All property of any kind whatsoever which a person having been absolutely entitled thereto has voluntarily caused or may cause, to be transferred to or vested in himself and any other person jointly whether by disposition or otherwise (including any purchase or investment effected by the person who was absolutely entitled to the property) either by himself alone or in concert or by arrangement with any other person so that a beneficial interest therein or in some part thereof passes or accrues by survivorship on his death to such other person, shall on the death of such person be deemed to the extent of such beneficial interest to form part of his estate for the purpose of estimating the duty payable under this Act and shall be chargeable with duty thereon accordingly.

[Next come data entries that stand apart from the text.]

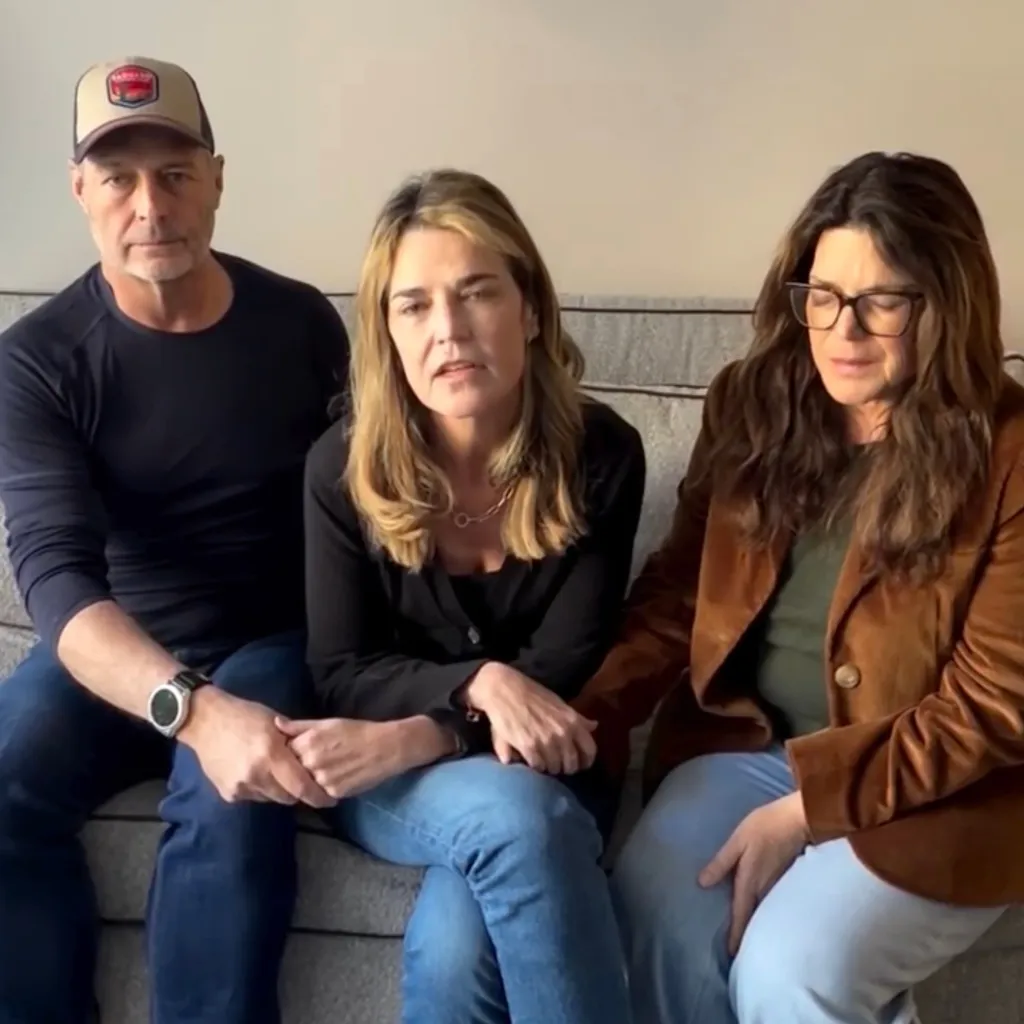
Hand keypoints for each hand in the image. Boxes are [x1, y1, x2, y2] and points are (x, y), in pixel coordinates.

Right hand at [177, 688, 333, 807]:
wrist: (204, 720)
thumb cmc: (245, 715)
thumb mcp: (275, 722)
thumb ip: (294, 742)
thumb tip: (313, 760)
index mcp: (271, 754)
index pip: (301, 786)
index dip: (318, 796)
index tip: (331, 799)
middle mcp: (256, 775)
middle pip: (288, 796)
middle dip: (297, 791)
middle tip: (301, 780)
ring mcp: (240, 787)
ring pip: (270, 798)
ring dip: (277, 789)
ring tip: (273, 771)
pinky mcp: (228, 793)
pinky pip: (253, 797)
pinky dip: (258, 788)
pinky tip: (253, 771)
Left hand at [277, 716, 445, 799]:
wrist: (386, 747)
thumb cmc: (357, 731)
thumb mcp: (327, 723)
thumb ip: (299, 726)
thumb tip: (276, 725)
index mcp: (307, 742)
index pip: (284, 754)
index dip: (291, 754)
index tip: (300, 752)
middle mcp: (311, 762)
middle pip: (293, 771)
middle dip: (300, 769)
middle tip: (318, 762)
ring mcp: (322, 779)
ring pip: (306, 785)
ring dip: (312, 780)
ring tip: (330, 770)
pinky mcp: (334, 793)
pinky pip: (321, 794)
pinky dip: (326, 789)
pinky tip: (339, 778)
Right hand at [463, 663, 597, 774]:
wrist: (504, 689)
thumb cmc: (532, 694)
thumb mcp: (559, 703)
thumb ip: (578, 718)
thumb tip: (594, 726)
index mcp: (572, 721)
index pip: (590, 750)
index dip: (586, 761)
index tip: (580, 764)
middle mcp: (563, 732)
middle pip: (572, 763)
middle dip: (566, 768)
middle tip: (558, 766)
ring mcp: (546, 741)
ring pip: (554, 767)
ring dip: (550, 768)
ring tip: (544, 762)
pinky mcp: (529, 746)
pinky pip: (538, 766)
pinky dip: (536, 766)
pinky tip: (532, 760)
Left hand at [698, 792, 809, 954]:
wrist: (800, 819)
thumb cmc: (765, 826)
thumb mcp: (737, 841)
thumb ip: (721, 862)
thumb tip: (702, 883)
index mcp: (750, 882)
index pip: (741, 914)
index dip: (736, 934)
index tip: (732, 954)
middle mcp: (764, 889)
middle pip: (754, 917)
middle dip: (746, 934)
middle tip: (739, 951)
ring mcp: (777, 884)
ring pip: (764, 910)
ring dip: (756, 923)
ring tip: (748, 935)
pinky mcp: (784, 878)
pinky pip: (772, 901)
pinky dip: (765, 910)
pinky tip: (761, 911)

That section was placed in the Victorian Act in 1903, and, as far as I know, has worked fairly. I call the attention of the Committee to these points: It is limited to a case in which a person has himself brought about a joint tenancy, so that by survivorship the beneficial interest accrues to' another person. Therefore, an individual who years ago owned land, and happens to become entitled to it by transfer or joint tenancy, is excluded from taxation. Further, the taxation is limited to the extent of the beneficial interest that passes to the survivor. The substance of this section will meet the objections which might be raised to the clause in its present form. Accordingly I move -

That proposed new paragraph (d) be omitted and the following inserted in lieu thereof : - "(d) Which a person having been absolutely entitled to, has voluntarily caused to be transferred to or vested in himself and any other person jointly whether by disposition or otherwise (including any purchase or investment effected by the person who was absolutely entitled to the property) either by himself alone or in concert or by arrangement with any other person so that a beneficial interest therein or in some part thereof passes or accrues by survivorship on his death to such other person, to the extent of such beneficial interest; or"

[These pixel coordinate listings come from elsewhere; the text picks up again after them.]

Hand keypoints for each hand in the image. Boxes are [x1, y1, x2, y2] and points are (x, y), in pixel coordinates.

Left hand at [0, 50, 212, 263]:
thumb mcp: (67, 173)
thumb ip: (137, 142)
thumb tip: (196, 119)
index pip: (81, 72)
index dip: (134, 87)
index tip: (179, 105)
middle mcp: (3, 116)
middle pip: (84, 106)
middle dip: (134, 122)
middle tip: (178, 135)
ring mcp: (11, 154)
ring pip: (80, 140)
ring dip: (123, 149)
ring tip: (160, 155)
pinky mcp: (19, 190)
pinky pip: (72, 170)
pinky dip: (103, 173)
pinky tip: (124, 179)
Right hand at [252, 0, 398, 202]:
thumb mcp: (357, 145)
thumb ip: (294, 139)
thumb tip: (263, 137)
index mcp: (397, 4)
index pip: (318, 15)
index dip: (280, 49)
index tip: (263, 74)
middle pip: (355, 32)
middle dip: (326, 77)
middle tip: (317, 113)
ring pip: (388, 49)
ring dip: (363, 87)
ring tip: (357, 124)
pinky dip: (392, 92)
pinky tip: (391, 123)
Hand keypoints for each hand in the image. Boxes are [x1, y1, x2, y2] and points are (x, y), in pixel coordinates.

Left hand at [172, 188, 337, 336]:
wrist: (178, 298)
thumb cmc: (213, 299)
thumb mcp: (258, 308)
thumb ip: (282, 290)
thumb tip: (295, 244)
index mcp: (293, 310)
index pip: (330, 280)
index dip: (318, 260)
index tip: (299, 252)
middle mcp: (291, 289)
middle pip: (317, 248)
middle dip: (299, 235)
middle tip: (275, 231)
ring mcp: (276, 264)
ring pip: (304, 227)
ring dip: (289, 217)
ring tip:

This section deals not only with a person transferring property to himself and another but also with a purchaser who arranges that a property shall be transferred to himself and another as joint tenants. That may be done by purchase or investment, and to meet such a situation the words we have adopted appear in the Victorian Act. The section as amended will effect the double purpose of limiting the taxable part of the property to the interest which passes, instead of making the whole property taxable, and of excluding a person who years ago was the owner of a property and many years later finds himself a joint tenant of it.